怯まない。あたしが怯んで動けなくなったら、誰が二人を守るのよ……!
偽物の勇者は、剣を構えている。刀身に魔力が漲っているから、きっと斬撃を飛ばしてくるつもりなのだと思う。
ここから逃げるには――と精一杯思考を巡らせるあたしの腰の蕾の一つに、ぐったり動かない――ただの人形になったアナベルの足が小さく当たった。
「……そうだ、これだわ……!」
あたしは、ジョシュアとアナベルをしっかり抱いて、偽の勇者を見据えながら腰の蕾を開花させる。真っ青な美しい花弁が守っていた金の板を掴みとり、そのままツタに魔力を通す。
すると、金の板が輝きだした。
視界が白むほどの光の中で、あたしははぐれない様にとジョシュアとアナベルをしっかり抱きしめて――そして、光が収まった時には、あたしたちは静かな神域の山頂にいた。

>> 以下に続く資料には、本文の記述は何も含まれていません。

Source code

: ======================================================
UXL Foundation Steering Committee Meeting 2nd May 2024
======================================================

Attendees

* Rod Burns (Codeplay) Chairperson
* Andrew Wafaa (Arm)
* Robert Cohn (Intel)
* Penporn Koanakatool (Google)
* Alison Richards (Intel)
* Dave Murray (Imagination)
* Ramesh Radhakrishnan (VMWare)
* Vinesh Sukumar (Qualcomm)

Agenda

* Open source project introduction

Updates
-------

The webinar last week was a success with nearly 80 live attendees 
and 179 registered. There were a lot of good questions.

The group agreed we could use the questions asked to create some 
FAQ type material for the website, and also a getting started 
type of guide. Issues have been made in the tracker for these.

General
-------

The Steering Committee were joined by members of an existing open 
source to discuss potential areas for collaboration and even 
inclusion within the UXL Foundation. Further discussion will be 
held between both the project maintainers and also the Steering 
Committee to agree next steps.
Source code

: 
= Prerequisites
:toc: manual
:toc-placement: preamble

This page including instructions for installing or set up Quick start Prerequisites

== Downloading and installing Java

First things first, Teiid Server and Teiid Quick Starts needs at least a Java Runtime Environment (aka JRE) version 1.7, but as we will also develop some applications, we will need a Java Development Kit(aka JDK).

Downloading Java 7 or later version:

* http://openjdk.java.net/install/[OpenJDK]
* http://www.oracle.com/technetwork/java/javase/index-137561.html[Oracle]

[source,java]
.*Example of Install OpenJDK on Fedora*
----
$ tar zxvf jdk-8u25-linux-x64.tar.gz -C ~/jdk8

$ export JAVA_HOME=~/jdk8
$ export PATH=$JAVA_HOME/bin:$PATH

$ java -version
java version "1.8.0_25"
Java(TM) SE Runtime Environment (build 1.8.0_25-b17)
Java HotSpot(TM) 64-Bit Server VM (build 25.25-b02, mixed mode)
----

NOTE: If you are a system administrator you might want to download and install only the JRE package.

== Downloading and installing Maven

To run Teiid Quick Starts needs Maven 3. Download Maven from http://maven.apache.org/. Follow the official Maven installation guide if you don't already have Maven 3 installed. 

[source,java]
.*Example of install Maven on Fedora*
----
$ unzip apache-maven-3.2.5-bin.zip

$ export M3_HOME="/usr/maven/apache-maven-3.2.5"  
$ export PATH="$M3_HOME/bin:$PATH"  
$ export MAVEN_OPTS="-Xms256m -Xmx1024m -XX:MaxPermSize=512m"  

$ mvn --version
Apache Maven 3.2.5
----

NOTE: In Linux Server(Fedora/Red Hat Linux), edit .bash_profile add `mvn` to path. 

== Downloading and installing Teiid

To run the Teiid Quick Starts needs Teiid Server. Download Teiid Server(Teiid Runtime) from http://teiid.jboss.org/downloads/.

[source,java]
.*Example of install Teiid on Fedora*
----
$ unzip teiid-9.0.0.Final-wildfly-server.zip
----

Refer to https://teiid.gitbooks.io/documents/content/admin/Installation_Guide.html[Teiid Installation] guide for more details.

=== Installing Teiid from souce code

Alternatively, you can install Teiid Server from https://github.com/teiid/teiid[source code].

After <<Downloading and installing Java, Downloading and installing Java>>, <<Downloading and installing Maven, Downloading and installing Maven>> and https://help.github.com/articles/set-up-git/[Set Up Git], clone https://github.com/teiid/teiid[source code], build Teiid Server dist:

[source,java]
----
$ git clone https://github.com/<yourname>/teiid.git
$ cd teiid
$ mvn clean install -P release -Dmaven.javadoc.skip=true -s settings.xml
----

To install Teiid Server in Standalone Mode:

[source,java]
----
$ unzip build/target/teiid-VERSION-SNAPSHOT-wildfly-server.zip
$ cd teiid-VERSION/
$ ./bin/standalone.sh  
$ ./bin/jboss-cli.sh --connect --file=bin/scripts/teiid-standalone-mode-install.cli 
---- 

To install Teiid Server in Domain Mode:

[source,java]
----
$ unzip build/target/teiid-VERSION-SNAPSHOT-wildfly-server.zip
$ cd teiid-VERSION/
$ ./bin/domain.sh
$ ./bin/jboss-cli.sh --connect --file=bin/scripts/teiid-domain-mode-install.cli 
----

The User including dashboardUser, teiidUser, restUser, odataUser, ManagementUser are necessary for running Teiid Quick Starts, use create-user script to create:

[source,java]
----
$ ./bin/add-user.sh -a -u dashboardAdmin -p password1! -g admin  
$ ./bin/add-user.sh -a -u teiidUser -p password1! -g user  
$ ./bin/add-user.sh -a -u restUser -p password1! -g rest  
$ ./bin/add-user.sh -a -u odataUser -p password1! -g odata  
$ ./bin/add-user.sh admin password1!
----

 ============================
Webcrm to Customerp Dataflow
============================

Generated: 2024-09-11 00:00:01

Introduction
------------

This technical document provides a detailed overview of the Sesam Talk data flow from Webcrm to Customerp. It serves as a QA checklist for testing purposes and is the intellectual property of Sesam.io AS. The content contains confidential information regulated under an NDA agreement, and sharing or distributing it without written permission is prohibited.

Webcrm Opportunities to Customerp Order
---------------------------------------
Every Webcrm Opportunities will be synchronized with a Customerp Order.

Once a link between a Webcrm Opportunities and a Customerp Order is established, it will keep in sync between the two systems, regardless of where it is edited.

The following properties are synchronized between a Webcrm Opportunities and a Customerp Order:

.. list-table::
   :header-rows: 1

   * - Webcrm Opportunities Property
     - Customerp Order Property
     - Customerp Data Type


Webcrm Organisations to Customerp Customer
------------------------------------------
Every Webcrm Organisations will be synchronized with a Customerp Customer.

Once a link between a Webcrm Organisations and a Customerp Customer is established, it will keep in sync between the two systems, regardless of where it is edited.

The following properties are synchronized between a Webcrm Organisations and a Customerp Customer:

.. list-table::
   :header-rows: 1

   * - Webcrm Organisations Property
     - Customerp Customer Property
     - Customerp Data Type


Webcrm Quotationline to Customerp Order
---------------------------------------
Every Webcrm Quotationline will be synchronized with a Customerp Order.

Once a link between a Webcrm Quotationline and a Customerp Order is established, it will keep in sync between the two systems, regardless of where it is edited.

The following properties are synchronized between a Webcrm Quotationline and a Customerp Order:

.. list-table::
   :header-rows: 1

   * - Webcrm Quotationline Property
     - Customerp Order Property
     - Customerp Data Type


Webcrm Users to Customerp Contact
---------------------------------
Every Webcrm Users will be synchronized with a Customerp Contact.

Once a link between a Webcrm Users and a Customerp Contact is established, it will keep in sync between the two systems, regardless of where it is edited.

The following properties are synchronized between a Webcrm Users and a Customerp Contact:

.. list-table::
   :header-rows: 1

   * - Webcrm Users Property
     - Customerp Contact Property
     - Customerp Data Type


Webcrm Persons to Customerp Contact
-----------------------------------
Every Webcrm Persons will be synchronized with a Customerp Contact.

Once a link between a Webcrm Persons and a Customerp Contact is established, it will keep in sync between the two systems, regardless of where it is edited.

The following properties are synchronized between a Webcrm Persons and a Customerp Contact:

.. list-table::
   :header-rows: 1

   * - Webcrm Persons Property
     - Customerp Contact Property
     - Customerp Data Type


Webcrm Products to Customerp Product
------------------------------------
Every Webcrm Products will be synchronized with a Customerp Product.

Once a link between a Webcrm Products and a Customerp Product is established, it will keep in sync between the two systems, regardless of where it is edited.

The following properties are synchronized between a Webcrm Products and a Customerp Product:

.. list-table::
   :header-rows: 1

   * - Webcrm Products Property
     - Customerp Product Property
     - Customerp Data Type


呆然としながら二人を抱きしめることしかできないあたしの前、ぼろ小屋の扉がゆっくり軋む。出てきたのは、金の髪と銀の瞳の美しい女性で。
「ああ……ジョシュア……」
悲哀に満ちた溜め息を聞きながらぼんやりとクリエさんの美しい姿を見上げるあたしの腕から、ジョシュアが逃げる。
何もできないあたしの前で、ジョシュアはクリエさんの足に縋るように跪きながら、涙に塗れた声で叫んだ。
「クリエさん、お願いです! アナベルくんを、助けてください!」
あたしは、涙を溢しながらアナベルを見下ろした。薄緑の涙がボタボタと彼の頬に落ちていって、白い頬を汚してしまうけど、でも、涙を堪えることはできなかった。